Puis, coup de théâtre : un homme tourmenté par un esprit impur se manifeste. Il ne lève pas la main pour demander la parole. Non, il crie ! Il est comme hors de lui. Il dit que Jésus est le saint de Dieu et l’accuse d’être venu pour les perdre. Cela semble exact, mais il y a quelque chose de tordu. Ces paroles peuvent semer la confusion parmi les personnes et non les aider à cheminer vers Dieu. Ce raccourci peut conduire à une sortie de route ! Car à l’époque de Jésus, les juifs attendaient un Messie capable de résoudre en un claquement de doigts tout leur problème, capable, par exemple, d’expulser les Romains. Mais Jésus ne correspond pas à cette idée de Messie. Sa personnalité et sa mission se dévoileront progressivement. Seules la Passion et la Résurrection révèleront véritablement qui est Jésus et aussi qui est Dieu.
Revenons à notre récit car un nouvel événement se produit bientôt : Jésus ordonne à l’esprit impur de sortir de l’homme. Et l’esprit quitte l’homme en poussant un grand cri. Cette libération soudaine frappe de nouveau les personnes présentes. D’autres traductions nous disent qu’ils sont terrifiés, effrayés.

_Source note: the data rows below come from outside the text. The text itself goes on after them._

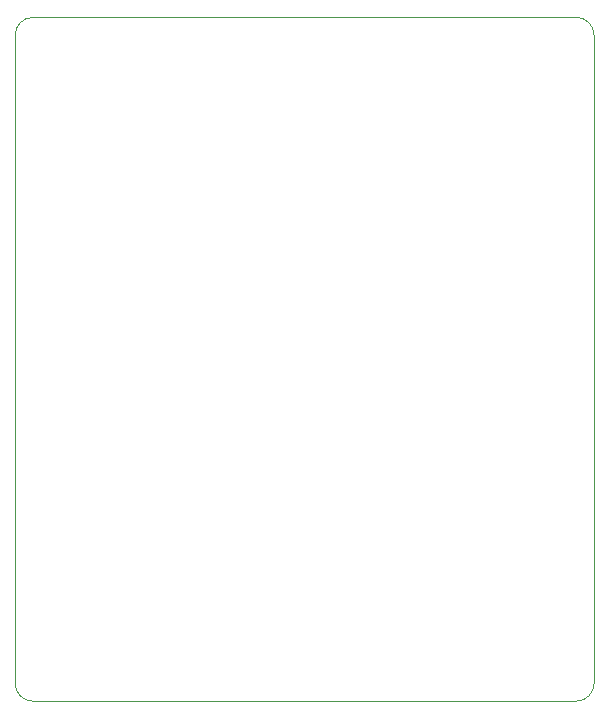
<source format=gbr>
%TF.GenerationSoftware,KiCad,Pcbnew,7.0.6*%
%TF.CreationDate,2023-11-15T18:28:15-08:00*%
%TF.ProjectId,Project 2,50726f6a-6563-4742-9032-2e6b69636164,rev?*%
%TF.SameCoordinates,Original*%
%TF.FileFunction,Profile,NP*%
%FSLAX46Y46*%
G04 Gerber Fmt 4.6, Leading zero omitted, Abs format (unit mm)*
G04 Created by KiCad (PCBNEW 7.0.6) date 2023-11-15 18:28:15*
%MOMM*%
%LPD*%
G01*
G04 APERTURE LIST*
%TA.AperFunction,Profile*%
%ADD10C,0.100000*%
%TD*%
G04 APERTURE END LIST*
D10*
X124460000Y-104648000D02*
G75*
G03*
X125984000Y-106172000I1524000J0D01*
G01*
X171958000Y-106172000D02*
G75*
G03*
X173482000Y-104648000I0J1524000D01*
G01*
X171958000Y-106172000D02*
X125984000Y-106172000D01*
X125984000Y-48260000D02*
X171958000Y-48260000D01*
X125984000Y-48260000D02*
G75*
G03*
X124460000Y-49784000I0J-1524000D01*
G01*
X173482000Y-49784000D02*
G75*
G03*
X171958000Y-48260000I-1524000J0D01*
G01*
X173482000Y-49784000D02*
X173482000Y-104648000D01*
X124460000Y-104648000D02*
X124460000Y-49784000D01*
M02*

</source>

Ils s’interrogent : qui est Jésus ? Cette question scande, à partir de notre passage, tout l’Évangile de Marc.
Qui est-Jésus ?
Un homme exceptionnel ?
Le prophète dont faisait référence Moïse dans la 1ère lecture ?

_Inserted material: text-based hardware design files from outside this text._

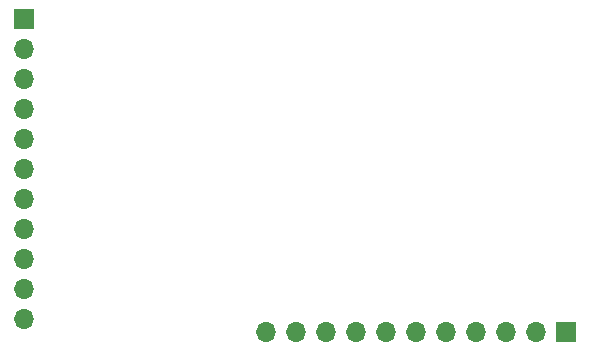
<source format=gbr>
%TF.GenerationSoftware,KiCad,Pcbnew,(6.0.8)*%
%TF.CreationDate,2023-03-11T21:42:28+01:00*%
%TF.ProjectId,RT5XP-EXP-Display,52543558-502d-4455-9850-2d446973706c,rev?*%
%TF.SameCoordinates,Original*%
%TF.FileFunction,Soldermask,Top*%
%TF.FilePolarity,Negative*%
%FSLAX46Y46*%
G04 Gerber Fmt 4.6, Leading zero omitted, Abs format (unit mm)*
G04 Created by KiCad (PCBNEW (6.0.8)) date 2023-03-11 21:42:28*
%MOMM*%
%LPD*%
G01*
G04 APERTURE LIST*
%ADD10R,1.700000X1.700000*%
%ADD11O,1.700000X1.700000*%
G04 APERTURE END LIST*
D10*
%TO.C,J1*%
X1300000Y-1300000D03*
D11*
X1300000Y-3840000D03*
X1300000Y-6380000D03*
X1300000Y-8920000D03*
X1300000Y-11460000D03*
X1300000Y-14000000D03*
X1300000Y-16540000D03*
X1300000Y-19080000D03*
X1300000Y-21620000D03*
X1300000Y-24160000D03*
X1300000Y-26700000D03*
%TD*%
%TO.C,J2*%
X21800000Y-27800000D03*
X24340000Y-27800000D03*
X26880000Y-27800000D03*
X29420000Y-27800000D03*
X31960000Y-27800000D03*
X34500000Y-27800000D03*
X37040000Y-27800000D03*
X39580000Y-27800000D03*
X42120000Y-27800000D03*
X44660000Y-27800000D03*
D10*
X47200000Y-27800000D03*
%TD*%
M02*

</source>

Un homme qui a autorité ? Et de quelle autorité s’agit-il ?
Une autorité qui impose sa force ?
Ou une autorité qui libère et élève l’autre ?
Un jeune me disait, cette semaine, qu’il était taraudé, depuis un an, par cette question : « qui est Jésus ? » Alors, il lit des livres d’exégètes : Jésus de José Antonio Pagola et Vie et destin de Jésus-Christ de Daniel Marguerat. Ce sont de très bons ouvrages ! Il a aussi décidé de s’inscrire à un cours au Centre Sèvres. C’est aussi très bon ! Surtout, il porte cette question dans ses prières. C’est essentiel pour celui/celle qui désire mieux connaitre et aimer Jésus, pour lui être plus familier. Et il fait participer ses amis à sa recherche. Sa quête est contagieuse ! Cette soif, cette ouverture à plus grand lui donne de l’élan. Cette question ne le lâche pas. Et il a senti qu’elle était centrale pour lui. Ses tentatives de réponses orienteront probablement sa vie.

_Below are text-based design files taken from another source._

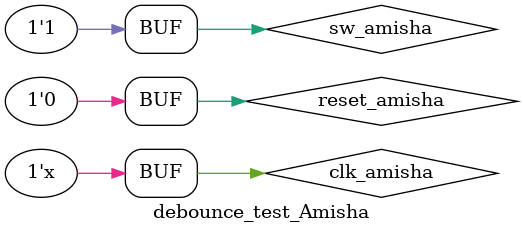
<source format=v>
`timescale 1ns / 1ps


module debounce_test_Amisha;
	// Inputs
	reg clk_amisha;
	reg reset_amisha;
	reg sw_amisha;
	// Outputs
	wire db_level_amisha;
	wire db_tick_amisha;
	// Instantiate the Unit Under Test (UUT)
	debounce_Amisha uut (
		.clk_amisha(clk_amisha), 
		.reset_amisha(reset_amisha), 
		.sw_amisha(sw_amisha), 
		.db_level_amisha(db_level_amisha), 
		.db_tick_amisha(db_tick_amisha)
	);
	initial begin
		clk_amisha = 0;
		reset_amisha = 1;
		sw_amisha = 0;
		#100;
		reset_amisha = 0;
		sw_amisha = 0;
		#100;
		sw_amisha = 1;
		#100;
	end
always #50 clk_amisha = ~clk_amisha;     
endmodule


</source>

Surgira peut-être aussi une question qui engagera encore un peu plus son existence : qu’est-ce que je désire faire avec le Christ, pour le Christ ?
Chers frères, chères sœurs, interrogeons-nous, qui est Jésus pour moi, maintenant ?
A un moment où nous guettent de nouvelles mesures sanitaires plus restrictives et éprouvantes, alors que nous sommes usés par cette pandémie qui perdure, qui est Jésus pour moi ? Ne répondons pas trop vite… Reconnaissons-le, nous sommes encore très sensibles à l’image d’un Dieu très puissant. Cette vision de Dieu reste très ancrée en nous. Un Dieu qui met le monde en ordre, qui impose le bien, qui règle un problème en un instant. Or, toute la vie publique de Jésus va s’opposer à cette illusion. Il a combattu le mal, non pas en entrant dans leur jeu, mais en étant au service et en donnant sa vie par amour.
Laissons Jésus nous instruire et nous guérir.
Laissons-le nous sauver du mal qui est parfois tapis en nous, laissons-le nous sauver d’une possible tristesse et d’un manque de confiance qui peuvent dégénérer en résignation.
Jésus œuvre sans cesse et nous veut vivant.
Lui qui a pu affronter les abymes sans s’y perdre, que souhaite-t-il nous dire aujourd’hui ? Nous pouvons nous laisser porter par cette question pendant ces prochains jours.
Laissons-nous transformer par Lui. Accueillons-Le ensemble, Lui qui se donne dans le sacrement de l’Eucharistie.
Selon la belle formule de saint Augustin, devenons ce que nous recevons.